- **Directions for this task**:
Could you set out every line of the entries below as a Markdown table, with a "Row" column numbering each line and a "Line text" column holding the line itself, leaving out blank lines?

- **Data excerpts**:
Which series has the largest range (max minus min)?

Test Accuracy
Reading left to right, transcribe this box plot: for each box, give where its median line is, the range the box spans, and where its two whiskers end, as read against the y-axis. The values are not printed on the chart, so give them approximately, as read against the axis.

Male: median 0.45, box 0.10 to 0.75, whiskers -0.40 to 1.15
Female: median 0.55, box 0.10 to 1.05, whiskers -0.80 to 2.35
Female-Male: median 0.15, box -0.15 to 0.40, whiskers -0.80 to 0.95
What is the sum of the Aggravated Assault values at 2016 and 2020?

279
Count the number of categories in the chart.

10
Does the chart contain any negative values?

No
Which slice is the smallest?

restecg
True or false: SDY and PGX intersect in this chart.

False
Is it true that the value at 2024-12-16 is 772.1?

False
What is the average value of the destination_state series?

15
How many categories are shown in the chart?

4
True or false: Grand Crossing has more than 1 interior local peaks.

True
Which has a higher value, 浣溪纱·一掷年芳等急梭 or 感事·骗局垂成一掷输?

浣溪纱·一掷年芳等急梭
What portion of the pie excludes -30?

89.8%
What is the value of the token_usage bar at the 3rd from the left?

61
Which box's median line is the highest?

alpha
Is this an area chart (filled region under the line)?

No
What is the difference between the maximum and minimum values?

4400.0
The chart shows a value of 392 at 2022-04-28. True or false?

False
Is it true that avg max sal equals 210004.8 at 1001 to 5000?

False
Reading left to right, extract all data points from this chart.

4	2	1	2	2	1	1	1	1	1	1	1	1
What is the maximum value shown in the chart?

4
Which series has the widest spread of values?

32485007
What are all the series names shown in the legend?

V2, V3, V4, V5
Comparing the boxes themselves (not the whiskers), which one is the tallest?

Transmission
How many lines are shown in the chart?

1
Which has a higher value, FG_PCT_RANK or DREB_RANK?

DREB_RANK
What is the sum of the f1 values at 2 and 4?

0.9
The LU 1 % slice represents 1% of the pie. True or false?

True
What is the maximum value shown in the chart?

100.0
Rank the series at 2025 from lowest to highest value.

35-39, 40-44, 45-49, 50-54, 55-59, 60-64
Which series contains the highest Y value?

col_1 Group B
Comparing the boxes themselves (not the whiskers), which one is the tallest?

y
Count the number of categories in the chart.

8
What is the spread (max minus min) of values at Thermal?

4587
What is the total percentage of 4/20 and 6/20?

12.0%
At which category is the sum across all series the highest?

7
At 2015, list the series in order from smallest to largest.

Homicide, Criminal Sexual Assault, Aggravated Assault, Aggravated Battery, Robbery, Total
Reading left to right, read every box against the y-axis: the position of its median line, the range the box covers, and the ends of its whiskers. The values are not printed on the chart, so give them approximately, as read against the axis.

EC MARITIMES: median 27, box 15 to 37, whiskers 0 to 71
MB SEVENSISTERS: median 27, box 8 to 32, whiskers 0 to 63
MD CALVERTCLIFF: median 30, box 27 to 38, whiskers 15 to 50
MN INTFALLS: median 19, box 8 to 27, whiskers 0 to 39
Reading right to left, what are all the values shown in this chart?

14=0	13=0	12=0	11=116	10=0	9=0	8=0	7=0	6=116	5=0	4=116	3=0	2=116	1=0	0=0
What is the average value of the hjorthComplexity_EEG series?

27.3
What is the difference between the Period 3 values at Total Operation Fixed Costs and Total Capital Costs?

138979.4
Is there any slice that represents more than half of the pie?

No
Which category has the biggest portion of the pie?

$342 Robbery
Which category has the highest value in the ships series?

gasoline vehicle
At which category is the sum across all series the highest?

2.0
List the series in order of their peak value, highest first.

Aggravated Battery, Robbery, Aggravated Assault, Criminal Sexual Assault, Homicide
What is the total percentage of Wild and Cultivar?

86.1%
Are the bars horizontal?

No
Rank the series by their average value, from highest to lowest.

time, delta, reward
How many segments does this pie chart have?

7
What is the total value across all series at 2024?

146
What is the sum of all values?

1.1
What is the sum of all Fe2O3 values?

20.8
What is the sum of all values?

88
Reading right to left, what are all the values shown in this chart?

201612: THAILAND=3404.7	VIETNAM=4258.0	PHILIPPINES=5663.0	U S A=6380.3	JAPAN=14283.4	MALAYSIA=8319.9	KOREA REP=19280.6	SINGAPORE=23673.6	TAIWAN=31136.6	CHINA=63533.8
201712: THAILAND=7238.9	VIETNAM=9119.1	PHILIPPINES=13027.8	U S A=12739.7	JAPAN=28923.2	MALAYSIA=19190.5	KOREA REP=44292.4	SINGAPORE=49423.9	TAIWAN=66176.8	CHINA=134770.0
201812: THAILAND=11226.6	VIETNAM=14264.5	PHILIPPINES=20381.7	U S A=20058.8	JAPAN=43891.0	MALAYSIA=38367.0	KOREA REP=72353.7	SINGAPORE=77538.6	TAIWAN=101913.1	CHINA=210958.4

- **Result for this task**:
| Row | Line text |
|---|---|
| 1 | Which series has the largest range (max minus min)? |
| 2 | Test Accuracy |
| 3 | Reading left to right, transcribe this box plot: for each box, give where its median line is, the range the box spans, and where its two whiskers end, as read against the y-axis. The values are not printed on the chart, so give them approximately, as read against the axis. |
| 4 | Male: median 0.45, box 0.10 to 0.75, whiskers -0.40 to 1.15 |
| 5 | Female: median 0.55, box 0.10 to 1.05, whiskers -0.80 to 2.35 |
| 6 | Female-Male: median 0.15, box -0.15 to 0.40, whiskers -0.80 to 0.95 |
| 7 | What is the sum of the Aggravated Assault values at 2016 and 2020? |
| 8 | 279 |
| 9 | Count the number of categories in the chart. |
| 10 | 10 |
| 11 | Does the chart contain any negative values? |
| 12 | No |
| 13 | Which slice is the smallest? |
| 14 | restecg |
| 15 | True or false: SDY and PGX intersect in this chart. |
| 16 | False |
| 17 | Is it true that the value at 2024-12-16 is 772.1? |
| 18 | False |
| 19 | What is the average value of the destination_state series? |
| 20 | 15 |
| 21 | How many categories are shown in the chart? |
| 22 | 4 |
| 23 | True or false: Grand Crossing has more than 1 interior local peaks. |
| 24 | True |
| 25 | Which has a higher value, 浣溪纱·一掷年芳等急梭 or 感事·骗局垂成一掷输? |
| 26 | 浣溪纱·一掷年芳等急梭 |
| 27 | What portion of the pie excludes -30? |
| 28 | 89.8% |
| 29 | What is the value of the token_usage bar at the 3rd from the left? |
| 30 | 61 |
| 31 | Which box's median line is the highest? |
| 32 | alpha |
| 33 | Is this an area chart (filled region under the line)? |
| 34 | No |
| 35 | What is the difference between the maximum and minimum values? |
| 36 | 4400.0 |
| 37 | The chart shows a value of 392 at 2022-04-28. True or false? |
| 38 | False |
| 39 | Is it true that avg max sal equals 210004.8 at 1001 to 5000? |
| 40 | False |
| 41 | Reading left to right, extract all data points from this chart. |
| 42 | 4	2	1	2	2	1	1	1	1	1	1	1	1 |
| 43 | What is the maximum value shown in the chart? |
| 44 | 4 |
| 45 | Which series has the widest spread of values? |
| 46 | 32485007 |
| 47 | What are all the series names shown in the legend? |
| 48 | V2, V3, V4, V5 |
| 49 | Comparing the boxes themselves (not the whiskers), which one is the tallest? |
| 50 | Transmission |
| 51 | How many lines are shown in the chart? |
| 52 | 1 |
| 53 | Which has a higher value, FG_PCT_RANK or DREB_RANK? |
| 54 | DREB_RANK |
| 55 | What is the sum of the f1 values at 2 and 4? |
| 56 | 0.9 |
| 57 | The LU 1 % slice represents 1% of the pie. True or false? |
| 58 | True |
| 59 | What is the maximum value shown in the chart? |
| 60 | 100.0 |
| 61 | Rank the series at 2025 from lowest to highest value. |
| 62 | 35-39, 40-44, 45-49, 50-54, 55-59, 60-64 |
| 63 | Which series contains the highest Y value? |
| 64 | col_1 Group B |
| 65 | Comparing the boxes themselves (not the whiskers), which one is the tallest? |
| 66 | y |
| 67 | Count the number of categories in the chart. |
| 68 | 8 |
| 69 | What is the spread (max minus min) of values at Thermal? |
| 70 | 4587 |
| 71 | What is the total percentage of 4/20 and 6/20? |
| 72 | 12.0% |
| 73 | At which category is the sum across all series the highest? |
| 74 | 7 |
| 75 | At 2015, list the series in order from smallest to largest. |
| 76 | Homicide, Criminal Sexual Assault, Aggravated Assault, Aggravated Battery, Robbery, Total |
| 77 | Reading left to right, read every box against the y-axis: the position of its median line, the range the box covers, and the ends of its whiskers. The values are not printed on the chart, so give them approximately, as read against the axis. |
| 78 | EC MARITIMES: median 27, box 15 to 37, whiskers 0 to 71 |
| 79 | MB SEVENSISTERS: median 27, box 8 to 32, whiskers 0 to 63 |
| 80 | MD CALVERTCLIFF: median 30, box 27 to 38, whiskers 15 to 50 |
| 81 | MN INTFALLS: median 19, box 8 to 27, whiskers 0 to 39 |
| 82 | Reading right to left, what are all the values shown in this chart? |
| 83 | 14=0	13=0	12=0	11=116	10=0	9=0	8=0	7=0	6=116	5=0	4=116	3=0	2=116	1=0	0=0 |
| 84 | What is the average value of the hjorthComplexity_EEG series? |
| 85 | 27.3 |
| 86 | What is the difference between the Period 3 values at Total Operation Fixed Costs and Total Capital Costs? |
| 87 | 138979.4 |
| 88 | Is there any slice that represents more than half of the pie? |
| 89 | No |
| 90 | Which category has the biggest portion of the pie? |
| 91 | $342 Robbery |
| 92 | Which category has the highest value in the ships series? |
| 93 | gasoline vehicle |
| 94 | At which category is the sum across all series the highest? |
| 95 | 2.0 |
| 96 | List the series in order of their peak value, highest first. |
| 97 | Aggravated Battery, Robbery, Aggravated Assault, Criminal Sexual Assault, Homicide |
| 98 | What is the total percentage of Wild and Cultivar? |
| 99 | 86.1% |
| 100 | Are the bars horizontal? |
| 101 | No |
| 102 | Rank the series by their average value, from highest to lowest. |
| 103 | time, delta, reward |
| 104 | How many segments does this pie chart have? |
| 105 | 7 |
| 106 | What is the total value across all series at 2024? |
| 107 | 146 |
| 108 | What is the sum of all values? |
| 109 | 1.1 |
| 110 | What is the sum of all Fe2O3 values? |
| 111 | 20.8 |
| 112 | What is the sum of all values? |
| 113 | 88 |
| 114 | Reading right to left, what are all the values shown in this chart? |
| 115 | 201612: THAILAND=3404.7	VIETNAM=4258.0	PHILIPPINES=5663.0	U S A=6380.3	JAPAN=14283.4	MALAYSIA=8319.9	KOREA REP=19280.6	SINGAPORE=23673.6	TAIWAN=31136.6	CHINA=63533.8 |
| 116 | 201712: THAILAND=7238.9	VIETNAM=9119.1	PHILIPPINES=13027.8	U S A=12739.7	JAPAN=28923.2	MALAYSIA=19190.5	KOREA REP=44292.4	SINGAPORE=49423.9	TAIWAN=66176.8	CHINA=134770.0 |
| 117 | 201812: THAILAND=11226.6	VIETNAM=14264.5	PHILIPPINES=20381.7	U S A=20058.8	JAPAN=43891.0	MALAYSIA=38367.0	KOREA REP=72353.7	SINGAPORE=77538.6	TAIWAN=101913.1	CHINA=210958.4 |